## What to produce:
Transcribe word for word everything in the data from the line containing "상품의 온라인 주문이 급증하고, 이 물량이 오프라인 매장에 배정된" down to the line containing "보정을 조합하는 것입니다. 이 방식은 비교적 안정적인 수요", both lines included.

## Data to examine:
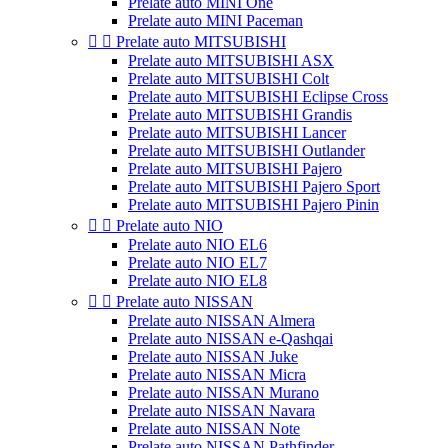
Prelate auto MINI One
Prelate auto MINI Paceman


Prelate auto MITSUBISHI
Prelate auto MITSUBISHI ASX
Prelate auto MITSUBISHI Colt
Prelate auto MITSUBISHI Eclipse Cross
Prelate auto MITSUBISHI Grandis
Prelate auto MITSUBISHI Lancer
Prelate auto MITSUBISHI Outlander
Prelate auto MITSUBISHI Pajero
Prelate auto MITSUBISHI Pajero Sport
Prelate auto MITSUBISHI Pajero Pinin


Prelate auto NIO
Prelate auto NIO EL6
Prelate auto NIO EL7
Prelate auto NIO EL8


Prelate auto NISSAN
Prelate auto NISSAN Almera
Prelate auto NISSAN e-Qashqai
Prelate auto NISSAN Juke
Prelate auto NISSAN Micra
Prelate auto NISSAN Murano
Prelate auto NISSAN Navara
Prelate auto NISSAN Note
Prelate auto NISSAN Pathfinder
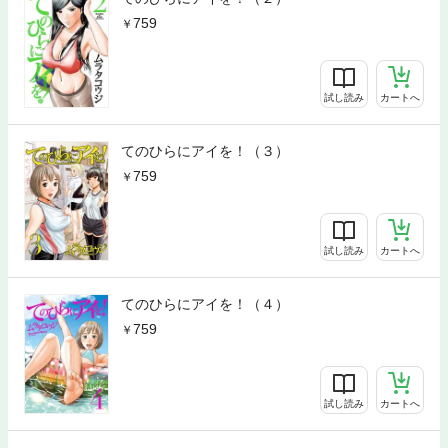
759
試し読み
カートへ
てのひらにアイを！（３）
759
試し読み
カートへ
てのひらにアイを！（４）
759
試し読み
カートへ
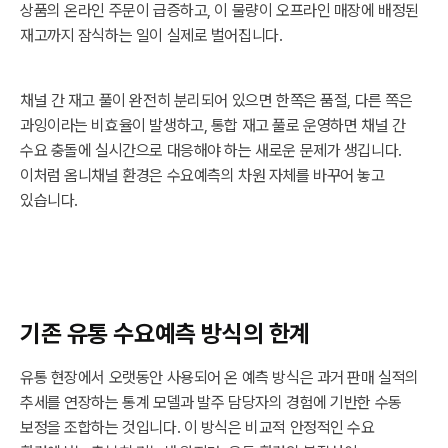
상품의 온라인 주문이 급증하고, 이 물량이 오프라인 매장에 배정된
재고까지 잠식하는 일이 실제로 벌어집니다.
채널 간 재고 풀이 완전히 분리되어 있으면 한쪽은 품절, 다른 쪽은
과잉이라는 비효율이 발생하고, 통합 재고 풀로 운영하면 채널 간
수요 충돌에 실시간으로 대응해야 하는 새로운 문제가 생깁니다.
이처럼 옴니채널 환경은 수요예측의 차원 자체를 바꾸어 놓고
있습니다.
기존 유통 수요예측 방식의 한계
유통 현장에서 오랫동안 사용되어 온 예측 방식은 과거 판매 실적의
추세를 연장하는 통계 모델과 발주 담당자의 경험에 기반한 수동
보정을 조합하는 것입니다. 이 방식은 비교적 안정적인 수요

==

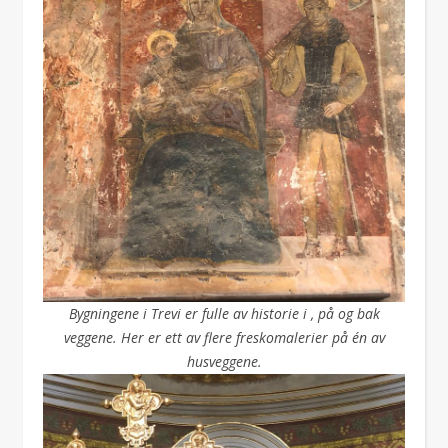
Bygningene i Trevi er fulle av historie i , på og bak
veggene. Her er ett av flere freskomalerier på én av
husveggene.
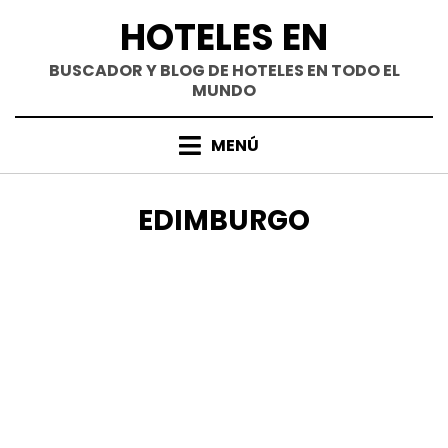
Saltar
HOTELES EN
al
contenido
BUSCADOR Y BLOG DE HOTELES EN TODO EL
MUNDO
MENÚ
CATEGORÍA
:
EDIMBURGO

## Result below:
상품의 온라인 주문이 급증하고, 이 물량이 오프라인 매장에 배정된
재고까지 잠식하는 일이 실제로 벌어집니다.
채널 간 재고 풀이 완전히 분리되어 있으면 한쪽은 품절, 다른 쪽은
과잉이라는 비효율이 발생하고, 통합 재고 풀로 운영하면 채널 간
수요 충돌에 실시간으로 대응해야 하는 새로운 문제가 생깁니다.
이처럼 옴니채널 환경은 수요예측의 차원 자체를 바꾸어 놓고
있습니다.
기존 유통 수요예측 방식의 한계
유통 현장에서 오랫동안 사용되어 온 예측 방식은 과거 판매 실적의
추세를 연장하는 통계 모델과 발주 담당자의 경험에 기반한 수동
보정을 조합하는 것입니다. 이 방식은 비교적 안정적인 수요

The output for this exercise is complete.